#### What is needed:
Within the records that follow, determine how many lines include the word "University". State the number and nothing further.

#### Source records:
──────
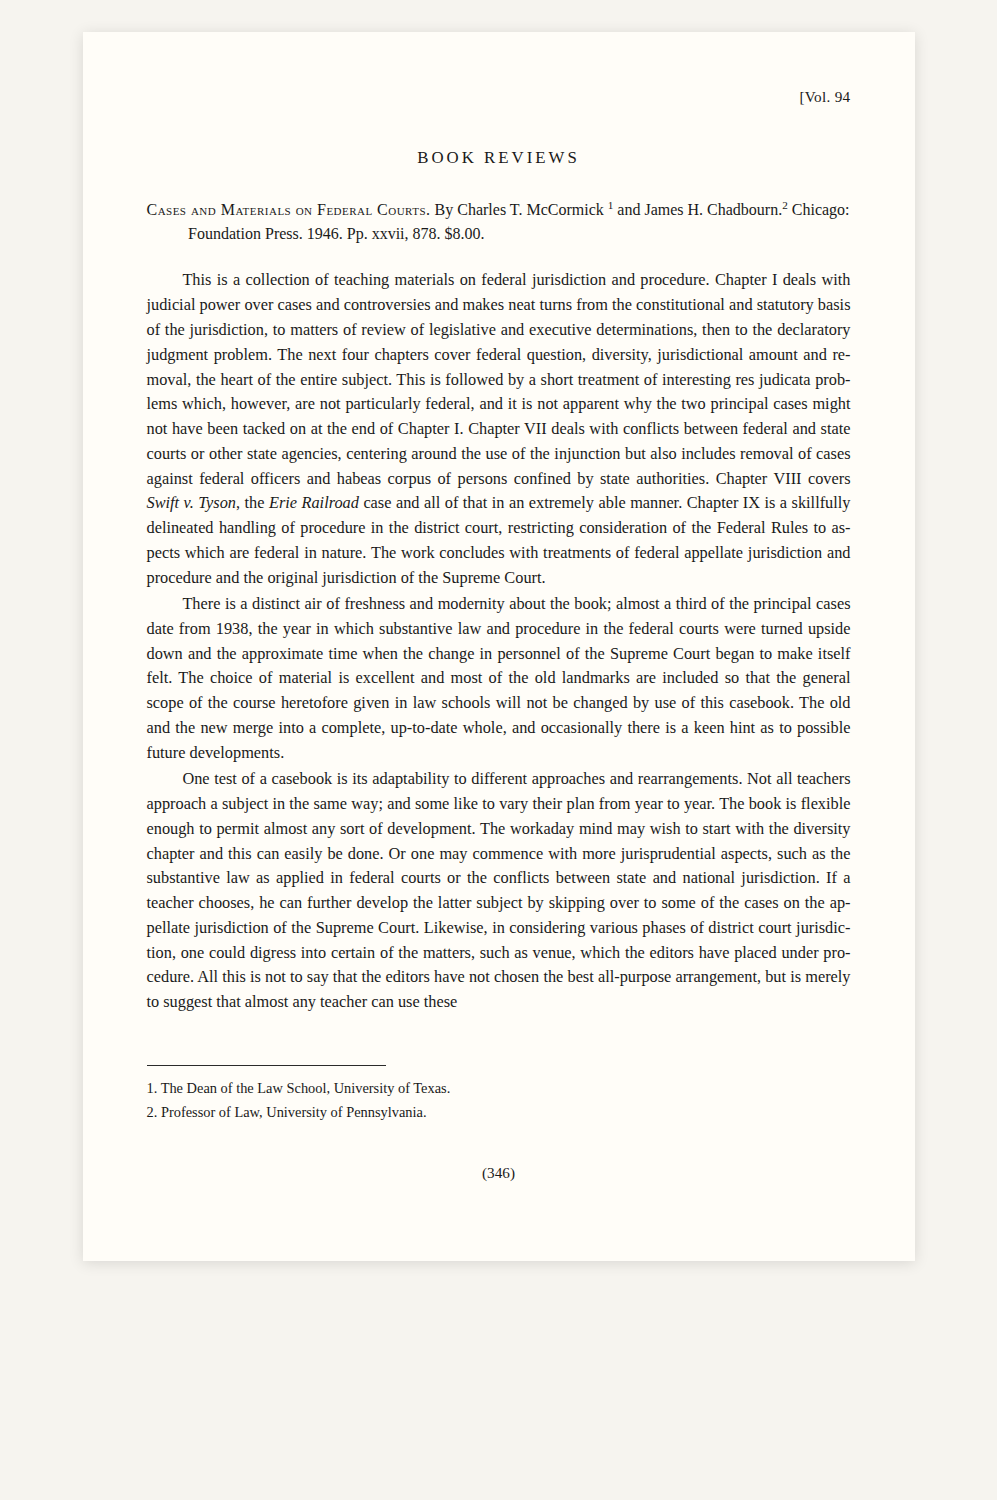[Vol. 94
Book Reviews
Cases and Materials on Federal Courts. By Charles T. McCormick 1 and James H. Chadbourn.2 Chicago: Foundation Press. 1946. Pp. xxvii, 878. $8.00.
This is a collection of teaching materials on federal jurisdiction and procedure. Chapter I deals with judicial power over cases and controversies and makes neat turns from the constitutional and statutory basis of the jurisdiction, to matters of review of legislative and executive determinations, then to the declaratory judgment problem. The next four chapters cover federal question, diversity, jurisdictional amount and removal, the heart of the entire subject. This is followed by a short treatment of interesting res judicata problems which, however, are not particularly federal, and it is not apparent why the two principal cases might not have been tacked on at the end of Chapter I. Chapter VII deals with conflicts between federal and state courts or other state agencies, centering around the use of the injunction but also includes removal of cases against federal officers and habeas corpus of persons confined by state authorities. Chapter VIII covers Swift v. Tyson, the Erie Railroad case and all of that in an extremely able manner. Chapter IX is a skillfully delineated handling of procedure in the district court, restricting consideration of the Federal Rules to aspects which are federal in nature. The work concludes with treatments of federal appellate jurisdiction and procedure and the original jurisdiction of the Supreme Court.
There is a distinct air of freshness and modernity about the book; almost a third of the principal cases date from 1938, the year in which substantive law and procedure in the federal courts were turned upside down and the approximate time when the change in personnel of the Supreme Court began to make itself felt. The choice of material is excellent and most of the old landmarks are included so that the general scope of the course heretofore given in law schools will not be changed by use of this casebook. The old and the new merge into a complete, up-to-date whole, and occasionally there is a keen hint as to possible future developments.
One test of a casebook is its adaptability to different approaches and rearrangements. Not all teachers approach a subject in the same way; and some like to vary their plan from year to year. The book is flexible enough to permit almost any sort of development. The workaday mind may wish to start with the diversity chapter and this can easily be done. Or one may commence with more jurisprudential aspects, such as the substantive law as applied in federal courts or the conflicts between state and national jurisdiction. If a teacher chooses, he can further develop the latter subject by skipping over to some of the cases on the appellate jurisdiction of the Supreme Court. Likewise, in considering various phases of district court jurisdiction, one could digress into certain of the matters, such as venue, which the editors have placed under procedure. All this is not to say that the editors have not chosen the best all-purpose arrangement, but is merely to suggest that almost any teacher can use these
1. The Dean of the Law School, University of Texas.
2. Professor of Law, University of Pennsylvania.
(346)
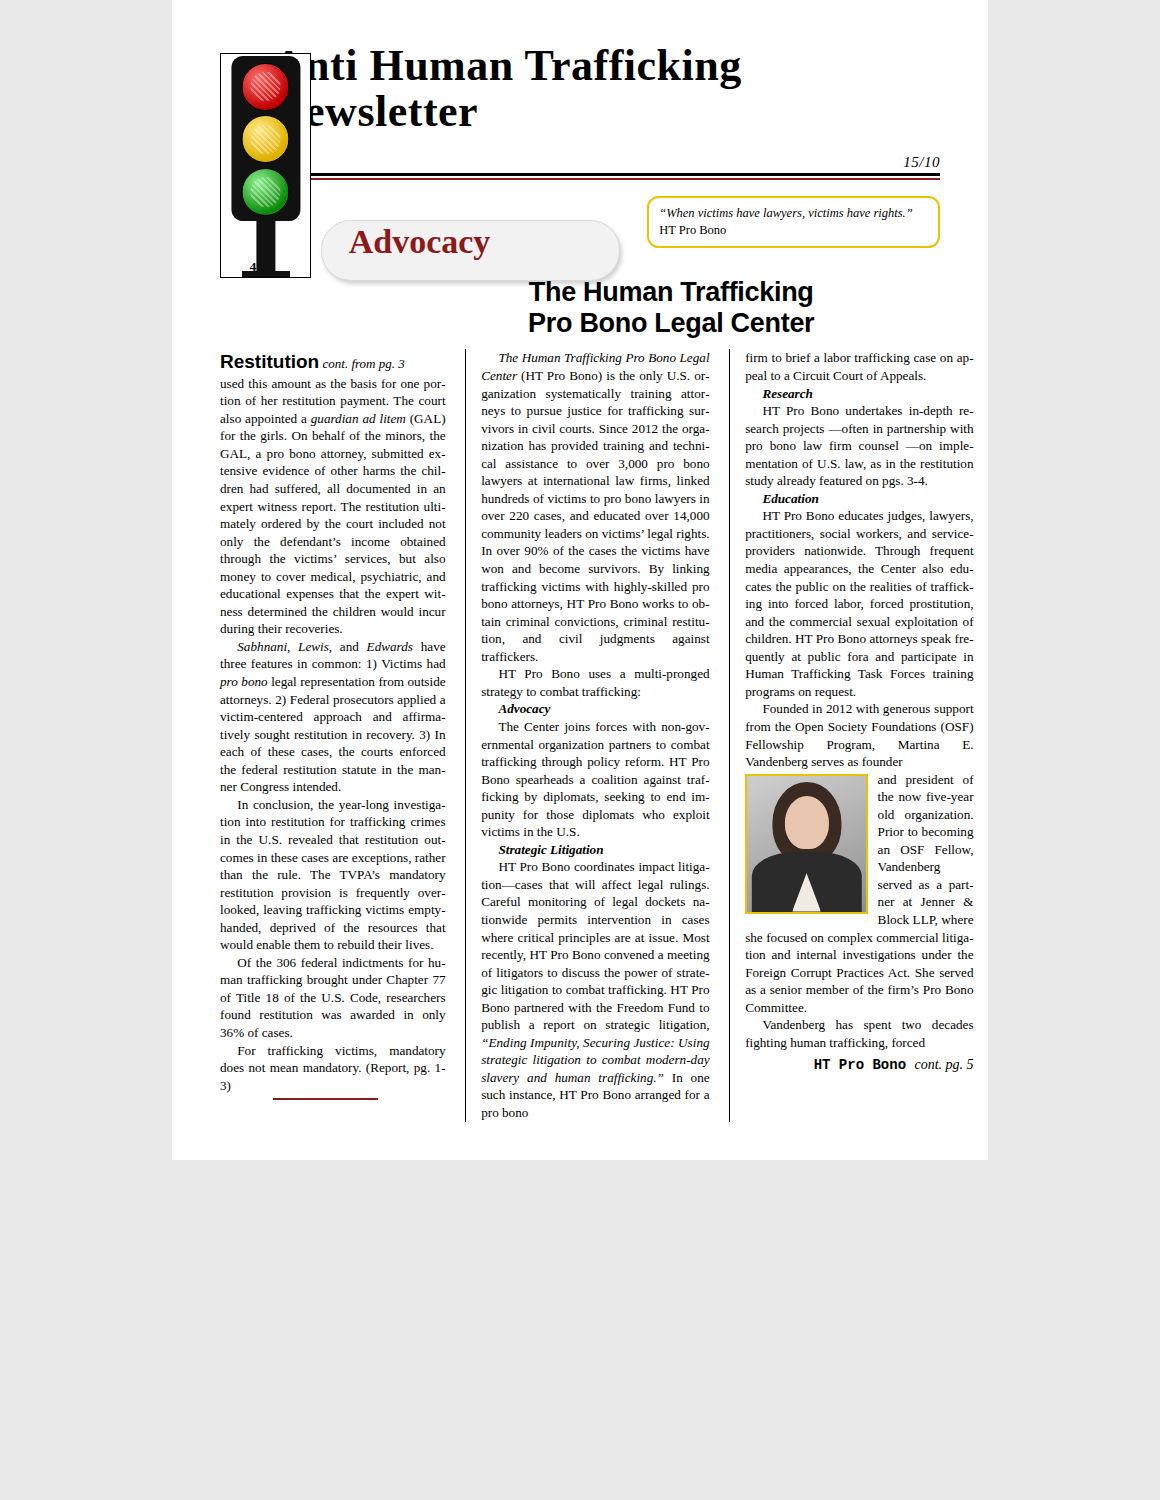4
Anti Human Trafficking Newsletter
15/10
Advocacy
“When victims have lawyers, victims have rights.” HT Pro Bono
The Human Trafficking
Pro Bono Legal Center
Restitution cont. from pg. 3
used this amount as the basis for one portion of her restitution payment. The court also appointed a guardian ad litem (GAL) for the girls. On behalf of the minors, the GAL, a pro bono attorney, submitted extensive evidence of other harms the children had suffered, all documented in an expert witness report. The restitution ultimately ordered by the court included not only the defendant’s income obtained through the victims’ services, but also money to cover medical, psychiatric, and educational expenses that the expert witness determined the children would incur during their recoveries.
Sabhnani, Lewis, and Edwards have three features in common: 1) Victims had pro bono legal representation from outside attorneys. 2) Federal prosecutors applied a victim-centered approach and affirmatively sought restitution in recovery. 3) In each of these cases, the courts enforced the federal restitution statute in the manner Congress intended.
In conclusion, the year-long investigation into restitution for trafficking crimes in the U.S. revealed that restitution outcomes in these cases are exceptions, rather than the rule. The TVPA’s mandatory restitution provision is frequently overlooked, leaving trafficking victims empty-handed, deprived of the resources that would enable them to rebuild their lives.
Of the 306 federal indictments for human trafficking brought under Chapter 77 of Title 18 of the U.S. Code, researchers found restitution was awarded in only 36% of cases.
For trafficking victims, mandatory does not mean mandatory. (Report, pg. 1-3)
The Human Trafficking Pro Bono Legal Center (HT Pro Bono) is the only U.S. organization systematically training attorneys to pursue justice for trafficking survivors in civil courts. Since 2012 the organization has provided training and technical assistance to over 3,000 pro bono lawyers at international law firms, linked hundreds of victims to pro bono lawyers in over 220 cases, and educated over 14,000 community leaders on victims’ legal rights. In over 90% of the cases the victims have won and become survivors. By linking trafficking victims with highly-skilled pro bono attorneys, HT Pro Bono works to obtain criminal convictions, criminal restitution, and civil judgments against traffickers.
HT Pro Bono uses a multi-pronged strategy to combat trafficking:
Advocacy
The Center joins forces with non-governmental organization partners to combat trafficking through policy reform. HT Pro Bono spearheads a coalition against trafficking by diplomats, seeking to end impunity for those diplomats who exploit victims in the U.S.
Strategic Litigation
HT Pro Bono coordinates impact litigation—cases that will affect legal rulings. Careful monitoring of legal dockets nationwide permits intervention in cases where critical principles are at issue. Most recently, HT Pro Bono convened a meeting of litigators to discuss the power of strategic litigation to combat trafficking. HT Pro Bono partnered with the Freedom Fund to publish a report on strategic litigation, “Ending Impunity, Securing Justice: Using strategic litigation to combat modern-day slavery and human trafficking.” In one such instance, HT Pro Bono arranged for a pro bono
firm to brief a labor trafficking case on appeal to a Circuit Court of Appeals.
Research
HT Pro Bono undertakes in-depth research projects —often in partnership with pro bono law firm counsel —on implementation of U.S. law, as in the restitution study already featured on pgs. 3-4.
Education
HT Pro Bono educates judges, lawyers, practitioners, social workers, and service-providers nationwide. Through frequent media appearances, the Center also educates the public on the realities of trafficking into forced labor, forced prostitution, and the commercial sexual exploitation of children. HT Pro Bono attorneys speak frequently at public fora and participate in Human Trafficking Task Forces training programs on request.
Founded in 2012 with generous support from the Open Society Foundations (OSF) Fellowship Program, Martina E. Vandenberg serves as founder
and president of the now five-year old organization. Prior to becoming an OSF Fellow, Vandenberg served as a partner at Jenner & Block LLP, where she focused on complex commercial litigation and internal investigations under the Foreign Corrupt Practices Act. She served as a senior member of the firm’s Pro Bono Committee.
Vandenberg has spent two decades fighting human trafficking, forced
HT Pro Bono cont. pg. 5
──────
#### Exercise answer:
2